The Public Opinion Afro Orchestra live @ AWME (Australasian Worldwide Music Expo) 2013

Probably more credible than my personal testimony to the goodness of the music and musicianship in The Public Opinion Afro Orchestra is this: 2 of Australia’s music festivals that most consistently have a line-up of incredible artists from around the world are Byron Bay Bluesfest and WOMADelaide. The Public Opinion Afro Orchestra have played at both of those festivals.

Check out a sample track here (mp3 only) from Do Anything Go Anywhere

The Public Opinion Afro Orchestra - Do Anything Go Anywhere (2010)

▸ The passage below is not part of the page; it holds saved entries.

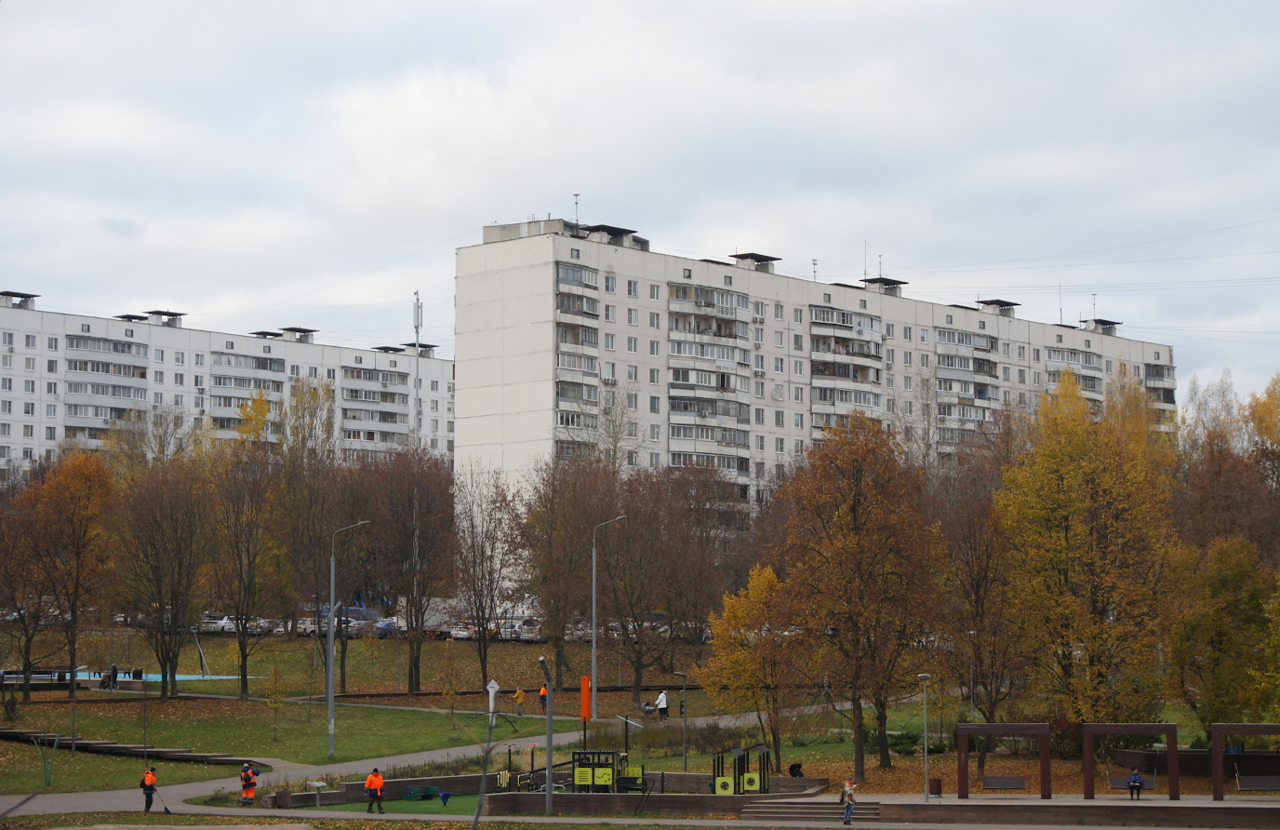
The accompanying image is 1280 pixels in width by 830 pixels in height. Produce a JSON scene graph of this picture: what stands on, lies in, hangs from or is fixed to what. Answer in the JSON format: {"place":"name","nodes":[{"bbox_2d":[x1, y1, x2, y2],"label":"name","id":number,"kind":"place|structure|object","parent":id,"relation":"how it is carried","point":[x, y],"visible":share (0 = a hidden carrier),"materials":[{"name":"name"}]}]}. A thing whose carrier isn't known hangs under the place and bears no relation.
{"place":"outdoors","nodes":[
{"label":"outdoors","id":0,"kind":"place"},
{"bbox_2d":[0,289,452,479],"label":"apartment building","id":1,"kind":"structure","parent":0,"point":[13,435],"materials":[{"name":"white concrete"}]},
{"bbox_2d":[64,335,151,438],"label":"balcony","id":2,"kind":"structure","parent":1,"relation":"attached to","point":[140,352],"materials":[{"name":"grey"}]},
{"bbox_2d":[211,349,283,432],"label":"balcony","id":3,"kind":"structure","parent":1,"relation":"attached to","point":[265,364],"materials":[{"name":"grey"}]},
{"bbox_2d":[339,365,409,445],"label":"balcony","id":4,"kind":"structure","parent":1,"relation":"attached to","point":[393,393],"materials":[{"name":"grey"}]},
{"bbox_2d":[0,685,552,790],"label":"lawn","id":5,"kind":"structure","parent":0,"point":[404,714],"materials":[{"name":"green plant"}]},
{"bbox_2d":[0,467,48,704],"label":"tree","id":6,"kind":"object","parent":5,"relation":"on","point":[28,660],"visible":0.98,"materials":[{"name":"brown plant"}]},
{"bbox_2d":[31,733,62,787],"label":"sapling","id":7,"kind":"object","parent":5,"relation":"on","point":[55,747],"visible":0.97,"materials":[{"name":"green plant"}]},
{"bbox_2d":[23,448,119,699],"label":"tree","id":8,"kind":"object","parent":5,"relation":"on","point":[73,480],"visible":0.98,"materials":[{"name":"plant"}]},
{"bbox_2d":[106,662,119,688],"label":"person","id":9,"kind":"object","parent":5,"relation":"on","point":[114,670],"visible":0.9},
{"bbox_2d":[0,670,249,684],"label":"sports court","id":10,"kind":"object","parent":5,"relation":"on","point":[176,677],"visible":0.57,"materials":[{"name":"blue"}]},
{"bbox_2d":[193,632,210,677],"label":"pole","id":11,"kind":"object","parent":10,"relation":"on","point":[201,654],"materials":[{"name":"grey metal"}]},
{"bbox_2d":[0,728,258,765],"label":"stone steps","id":12,"kind":"structure","parent":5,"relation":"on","point":[13,737],"materials":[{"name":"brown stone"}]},
{"bbox_2d":[108,449,214,695],"label":"tree","id":13,"kind":"object","parent":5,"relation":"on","point":[159,591],"visible":0.99,"materials":[{"name":"brown plant"}]},
{"bbox_2d":[204,400,282,697],"label":"tree","id":14,"kind":"object","parent":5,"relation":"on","point":[238,611],"visible":0.99,"materials":[{"name":"plant"}]},
{"bbox_2d":[325,519,369,759],"label":"street lamp","id":15,"kind":"object","parent":5,"relation":"on","point":[329,680],"visible":0.98,"materials":[{"name":"grey metal"}]},
{"bbox_2d":[362,443,458,693],"label":"tree","id":16,"kind":"object","parent":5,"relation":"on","point":[416,680],"visible":0.99,"materials":[{"name":"brown plant"}]},
{"bbox_2d":[448,466,525,691],"label":"tree","id":17,"kind":"object","parent":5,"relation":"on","point":[483,611],"visible":0.99,"materials":[{"name":"brown plant"}]},
{"bbox_2d":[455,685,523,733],"label":"playground equipment","id":18,"kind":"object","parent":5,"relation":"on","point":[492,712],"visible":0.96,"materials":[{"name":"grey metal"}]},
{"bbox_2d":[485,679,499,725],"label":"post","id":19,"kind":"object","parent":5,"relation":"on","point":[492,692],"visible":0.92,"materials":[{"name":"white metal"}]},
{"bbox_2d":[513,686,525,715],"label":"person","id":20,"kind":"object","parent":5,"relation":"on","point":[520,695],"visible":0.99},
{"bbox_2d":[257,772,490,810],"label":"low wall","id":21,"kind":"structure","parent":0,"point":[406,781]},
{"bbox_2d":[295,793,479,814],"label":"artificial lawn","id":22,"kind":"structure","parent":0,"point":[386,806],"materials":[{"name":"green plastic"}]},
{"bbox_2d":[364,767,386,813],"label":"person","id":23,"kind":"object","parent":22,"relation":"on","point":[377,776],"visible":0.99},
{"bbox_2d":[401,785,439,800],"label":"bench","id":24,"kind":"object","parent":22,"relation":"on","point":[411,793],"visible":0.96,"materials":[{"name":"green"}]},
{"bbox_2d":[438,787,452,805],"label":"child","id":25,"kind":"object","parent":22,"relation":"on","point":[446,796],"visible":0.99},
{"bbox_2d":[0,697,880,819],"label":"footpath","id":26,"kind":"structure","parent":0,"point":[110,793],"materials":[{"name":"grey asphalt"}]},
{"bbox_2d":[139,766,158,811],"label":"person","id":27,"kind":"object","parent":26,"relation":"on","point":[144,781],"visible":0.95},
{"bbox_2d":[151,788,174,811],"label":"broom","id":28,"kind":"object","parent":27,"relation":"in","point":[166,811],"visible":0.98,"materials":[{"name":"black"}]},
{"bbox_2d":[240,762,257,804],"label":"person","id":29,"kind":"object","parent":26,"relation":"on","point":[246,771],"visible":0.97},
{"bbox_2d":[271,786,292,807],"label":"trash bin","id":30,"kind":"object","parent":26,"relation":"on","point":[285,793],"visible":0.93,"materials":[{"name":"brown wood"}]},
{"bbox_2d":[307,780,327,805],"label":"information sign","id":31,"kind":"object","parent":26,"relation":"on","point":[320,783],"visible":0.99,"materials":[{"name":"grey metal"}]},
{"bbox_2d":[538,682,548,712],"label":"person","id":32,"kind":"object","parent":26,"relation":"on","point":[542,695],"visible":0.76},
{"bbox_2d":[639,700,657,718],"label":"stroller","id":33,"kind":"object","parent":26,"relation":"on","point":[646,707],"visible":0.94,"materials":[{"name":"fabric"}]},
{"bbox_2d":[655,690,669,719],"label":"person","id":34,"kind":"object","parent":26,"relation":"on","point":[663,697],"visible":0.98},
{"bbox_2d":[0,0,1279,407],"label":"sky","id":35,"kind":"structure","parent":0,"point":[1154,3],"materials":[{"name":"grey"}]},
{"bbox_2d":[484,774,839,814],"label":"low wall","id":36,"kind":"structure","parent":0,"point":[490,806],"materials":[{"name":"brown stone"}]},
{"bbox_2d":[787,761,804,777],"label":"person","id":37,"kind":"object","parent":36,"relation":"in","point":[794,766],"visible":0.87},
{"bbox_2d":[450,215,1179,544],"label":"apartment building","id":38,"kind":"structure","parent":0,"point":[485,310],"materials":[{"name":"white concrete"}]},
{"bbox_2d":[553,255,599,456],"label":"balcony stack","id":39,"kind":"object","parent":38,"relation":"attached to","point":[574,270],"visible":0.63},
{"bbox_2d":[572,193,581,225],"label":"antenna","id":40,"kind":"object","parent":38,"relation":"on","point":[577,204],"visible":0.74,"materials":[{"name":"grey metal"}]},
{"bbox_2d":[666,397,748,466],"label":"balcony","id":41,"kind":"structure","parent":38,"relation":"attached to","point":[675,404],"materials":[{"name":"grey"}]},
{"bbox_2d":[665,279,752,485],"label":"balcony stack","id":42,"kind":"object","parent":38,"relation":"attached to","point":[695,289],"visible":0.7,"materials":[{"name":"grey"}]},
{"bbox_2d":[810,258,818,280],"label":"antenna","id":43,"kind":"object","parent":38,"relation":"on","point":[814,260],"visible":0.68,"materials":[{"name":"metal"}]},
{"bbox_2d":[808,304,885,437],"label":"balcony","id":44,"kind":"structure","parent":38,"relation":"attached to","point":[875,401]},
{"bbox_2d":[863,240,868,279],"label":"antenna","id":45,"kind":"object","parent":38,"relation":"on","point":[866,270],"visible":0.76,"materials":[{"name":"grey metal"}]},
{"bbox_2d":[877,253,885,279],"label":"antenna","id":46,"kind":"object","parent":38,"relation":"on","point":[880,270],"visible":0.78,"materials":[{"name":"grey metal"}]},
{"bbox_2d":[933,325,998,448],"label":"balcony","id":47,"kind":"structure","parent":38,"relation":"attached to","point":[940,334],"materials":[{"name":"grey"}]},
{"bbox_2d":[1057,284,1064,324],"label":"antenna","id":48,"kind":"object","parent":38,"relation":"on","point":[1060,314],"visible":0.75,"materials":[{"name":"grey metal"}]},
{"bbox_2d":[1046,344,1104,411],"label":"balcony","id":49,"kind":"structure","parent":38,"relation":"attached to","point":[1053,352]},
{"bbox_2d":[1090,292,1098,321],"label":"antenna","id":50,"kind":"object","parent":38,"relation":"on","point":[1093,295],"visible":0.72,"materials":[{"name":"grey metal"}]},
{"bbox_2d":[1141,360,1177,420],"label":"balcony","id":51,"kind":"structure","parent":38,"relation":"attached to","point":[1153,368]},
{"bbox_2d":[745,792,1279,827],"label":"platform","id":52,"kind":"structure","parent":0,"point":[1093,804],"materials":[{"name":"brown stone"}]},
{"bbox_2d":[711,743,771,792],"label":"play structure","id":53,"kind":"object","parent":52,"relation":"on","point":[737,752],"visible":0.93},
{"bbox_2d":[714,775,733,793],"label":"play panel","id":54,"kind":"object","parent":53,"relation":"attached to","point":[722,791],"visible":0.95,"materials":[{"name":"green"}]},
{"bbox_2d":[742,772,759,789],"label":"play panel","id":55,"kind":"object","parent":53,"relation":"attached to","point":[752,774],"visible":0.94,"materials":[{"name":"yellow plastic"}]},
{"bbox_2d":[839,777,856,826],"label":"person","id":56,"kind":"object","parent":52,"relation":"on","point":[846,791],"visible":0.98},
{"bbox_2d":[918,673,931,802],"label":"lamp post","id":57,"kind":"object","parent":52,"relation":"on","point":[925,754],"visible":0.98,"materials":[{"name":"metal"}]},
{"bbox_2d":[928,776,942,796],"label":"trash bin","id":58,"kind":"object","parent":52,"relation":"on","point":[938,781],"visible":0.92,"materials":[{"name":"brown wood"}]},
{"bbox_2d":[954,720,1051,799],"label":"swing frame","id":59,"kind":"object","parent":52,"relation":"on","point":[974,729],"visible":0.98,"materials":[{"name":"brown wood"}]},
{"bbox_2d":[983,774,1026,789],"label":"bench","id":60,"kind":"object","parent":59,"relation":"hanging from","point":[994,781],"visible":0.93,"materials":[{"name":"wood"}]},
{"bbox_2d":[1081,720,1181,800],"label":"swing frame","id":61,"kind":"object","parent":52,"relation":"on","point":[1172,754],"visible":0.98,"materials":[{"name":"brown wood"}]},
{"bbox_2d":[1108,774,1156,790],"label":"swing seat","id":62,"kind":"object","parent":61,"relation":"hanging from","point":[1118,786],"visible":0.68,"materials":[{"name":"wood"}]},
{"bbox_2d":[1125,766,1144,798],"label":"person","id":63,"kind":"object","parent":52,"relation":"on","point":[1135,776],"visible":0.97},
{"bbox_2d":[1211,721,1279,800],"label":"swing frame","id":64,"kind":"object","parent":52,"relation":"on","point":[1217,732],"visible":0.99,"materials":[{"name":"brown wood"}]},
{"bbox_2d":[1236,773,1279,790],"label":"swing seat","id":65,"kind":"object","parent":64,"relation":"hanging from","point":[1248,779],"visible":0.93,"materials":[{"name":"wood"}]},
{"bbox_2d":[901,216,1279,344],"label":"power lines","id":66,"kind":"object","parent":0,"point":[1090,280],"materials":[{"name":"grey metal"}]},
{"bbox_2d":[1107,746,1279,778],"label":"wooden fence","id":67,"kind":"structure","parent":0,"point":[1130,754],"materials":[{"name":"brown"}]},
{"label":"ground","id":68,"kind":"structure","parent":0},
{"bbox_2d":[199,613,235,632],"label":"car","id":69,"kind":"object","parent":68,"relation":"on","point":[226,620],"visible":0.7,"materials":[{"name":"white metal"}]},
{"bbox_2d":[236,616,272,635],"label":"car","id":70,"kind":"object","parent":68,"relation":"on","point":[250,625],"visible":0.67,"materials":[{"name":"metal"}]},
{"bbox_2d":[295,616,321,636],"label":"car","id":71,"kind":"object","parent":68,"relation":"on","point":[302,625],"visible":0.53,"materials":[{"name":"white metal"}]},
{"bbox_2d":[273,373,348,669],"label":"tree","id":72,"kind":"object","parent":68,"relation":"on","point":[326,423],"visible":0.95,"materials":[{"name":"plant"}]},
{"bbox_2d":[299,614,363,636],"label":"car","id":73,"kind":"object","parent":68,"relation":"on","point":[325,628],"visible":0.6,"materials":[{"name":"metal"}]},
{"bbox_2d":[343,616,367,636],"label":"car","id":74,"kind":"object","parent":68,"relation":"on","point":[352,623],"visible":0.57,"materials":[{"name":"metal"}]},
{"bbox_2d":[371,616,399,637],"label":"car","id":75,"kind":"object","parent":68,"relation":"on","point":[384,625],"visible":0.63,"materials":[{"name":"blue metal"}]},
{"bbox_2d":[413,292,422,444],"label":"antenna mast","id":76,"kind":"object","parent":68,"relation":"on","point":[419,307],"visible":0.48,"materials":[{"name":"metal"}]},
{"bbox_2d":[449,622,477,639],"label":"car","id":77,"kind":"object","parent":68,"relation":"on","point":[465,633],"visible":0.63,"materials":[{"name":"white metal"}]},
{"bbox_2d":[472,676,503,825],"label":"post","id":78,"kind":"object","parent":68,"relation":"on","point":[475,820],"visible":0.99,"materials":[{"name":"grey metal"}]},
{"bbox_2d":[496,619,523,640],"label":"car","id":79,"kind":"object","parent":68,"relation":"on","point":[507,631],"visible":0.64,"materials":[{"name":"metal"}]},
{"bbox_2d":[513,618,543,640],"label":"car","id":80,"kind":"object","parent":68,"relation":"on","point":[529,631],"visible":0.64,"materials":[{"name":"metal"}]},
{"bbox_2d":[538,657,555,814],"label":"lamp post","id":81,"kind":"object","parent":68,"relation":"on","point":[550,783],"visible":0.99,"materials":[{"name":"grey metal"}]},
{"bbox_2d":[517,449,614,689],"label":"tree","id":82,"kind":"object","parent":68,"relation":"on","point":[547,608],"visible":0.96,"materials":[{"name":"brown plant"}]},
{"bbox_2d":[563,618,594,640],"label":"car","id":83,"kind":"object","parent":68,"relation":"on","point":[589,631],"visible":0.54,"materials":[{"name":"metal"}]},
{"bbox_2d":[579,675,592,723],"label":"orange panel","id":84,"kind":"object","parent":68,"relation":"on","point":[584,714],"visible":0.92,"materials":[{"name":"orange metal"}]},
{"bbox_2d":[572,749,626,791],"label":"play structure","id":85,"kind":"object","parent":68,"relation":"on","point":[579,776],"visible":0.94,"materials":[{"name":"green"}]},
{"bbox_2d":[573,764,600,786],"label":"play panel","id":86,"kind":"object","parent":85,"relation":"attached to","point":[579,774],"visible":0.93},
{"bbox_2d":[589,516,627,717],"label":"street lamp","id":87,"kind":"object","parent":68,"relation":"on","point":[593,643],"visible":0.98,"materials":[{"name":"grey metal"}]},
{"bbox_2d":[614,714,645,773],"label":"pole","id":88,"kind":"object","parent":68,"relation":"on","point":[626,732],"visible":0.91,"materials":[{"name":"black metal"}]},
{"bbox_2d":[593,466,682,707],"label":"tree","id":89,"kind":"object","parent":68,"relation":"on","point":[629,522],"visible":0.97,"materials":[{"name":"brown plant"}]},
{"bbox_2d":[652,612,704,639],"label":"car","id":90,"kind":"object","parent":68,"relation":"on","point":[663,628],"visible":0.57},
{"bbox_2d":[676,671,689,766],"label":"lamp post","id":91,"kind":"object","parent":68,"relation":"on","point":[686,754],"visible":0.97,"materials":[{"name":"metal"}]},
{"bbox_2d":[695,562,805,773],"label":"tree","id":92,"kind":"object","parent":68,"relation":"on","point":[729,635],"visible":0.92,"materials":[{"name":"plant"}]},
{"bbox_2d":[739,798,884,822],"label":"steps","id":93,"kind":"structure","parent":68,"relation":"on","point":[774,811],"materials":[{"name":"grey stone"}]},
{"bbox_2d":[772,414,941,782],"label":"tree","id":94,"kind":"object","parent":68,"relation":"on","point":[853,510],"visible":0.99,"materials":[{"name":"plant"}]},
{"bbox_2d":[934,456,1025,731],"label":"tree","id":95,"kind":"object","parent":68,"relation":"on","point":[977,613],"visible":0.9,"materials":[{"name":"brown plant"}]},
{"bbox_2d":[995,371,1178,734],"label":"tree","id":96,"kind":"object","parent":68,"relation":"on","point":[1068,497],"visible":0.97,"materials":[{"name":"plant"}]},
{"bbox_2d":[1164,533,1279,740],"label":"tree","id":97,"kind":"object","parent":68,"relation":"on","point":[1224,677],"visible":0.96,"materials":[{"name":"green plant"}]},
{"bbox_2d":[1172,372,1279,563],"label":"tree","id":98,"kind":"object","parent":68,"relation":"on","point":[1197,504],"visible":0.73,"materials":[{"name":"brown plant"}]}
]}

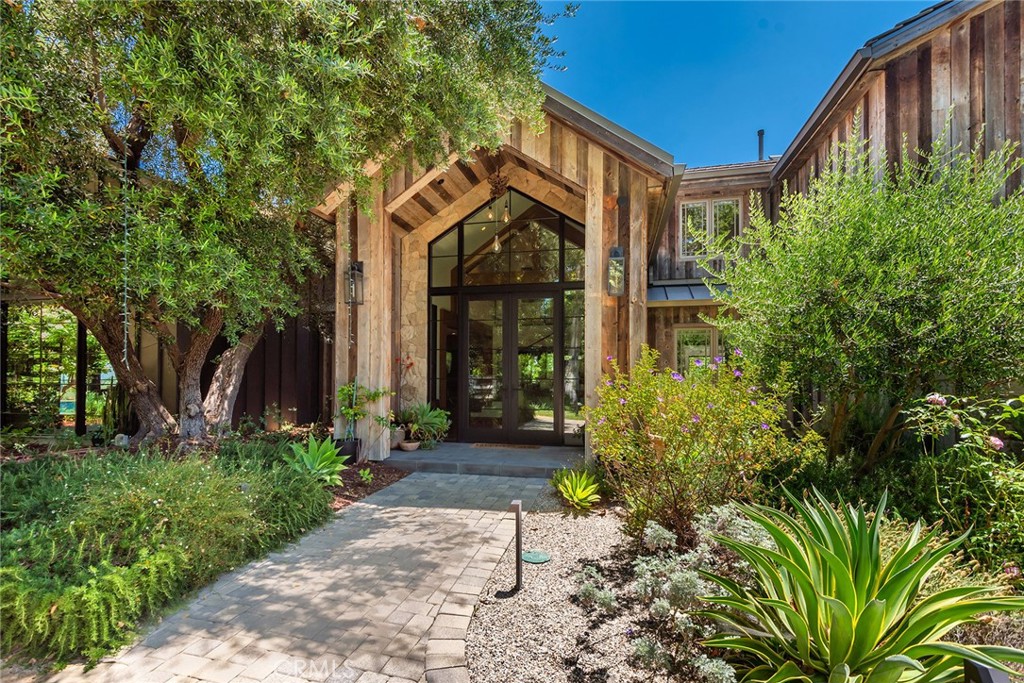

Do Anything Go Anywhere (2010) – The Public Opinion Afro Orchestra

‘Mumbo Jumbo’  – Do Anything Go Anywhere 


Hear more sample tracks from Do Anything Go Anywhere elsewhere in Beaver Land. ‘Future Africa’ has an especially awesome call-and-response DJ/Horn jam like I’ve only been blessed to hear once before at a Troker de Mexico show.

If you’re into The Public Opinion Afro Orchestra’s music then like always, I encourage you to find & buy a copy of this independently-released music on vinyl or cd so you can hear all the good sounds the artists intended you to hear. People in Australia can get it from local independent music stores and peeps elsewhere in the world can order it on-line for the mail woman or man to deliver.

Anyone around the planet can look out in hope for their own live Public Opinion Afro Orchestra experience. Next up is Melbourne at the Espy in August.  Until you get one, check out this video of their show at AWME (Australasian Worldwide Music Expo) 2013…

When I get to catch myself another Public Opinion Afro Orchestra gig I’ll probably still yearn for the live Fela Kuti experience. I can’t help it, I always will. But I will better appreciate the unique fusion goodness of the live Public Opinion Afro Orchestra experience.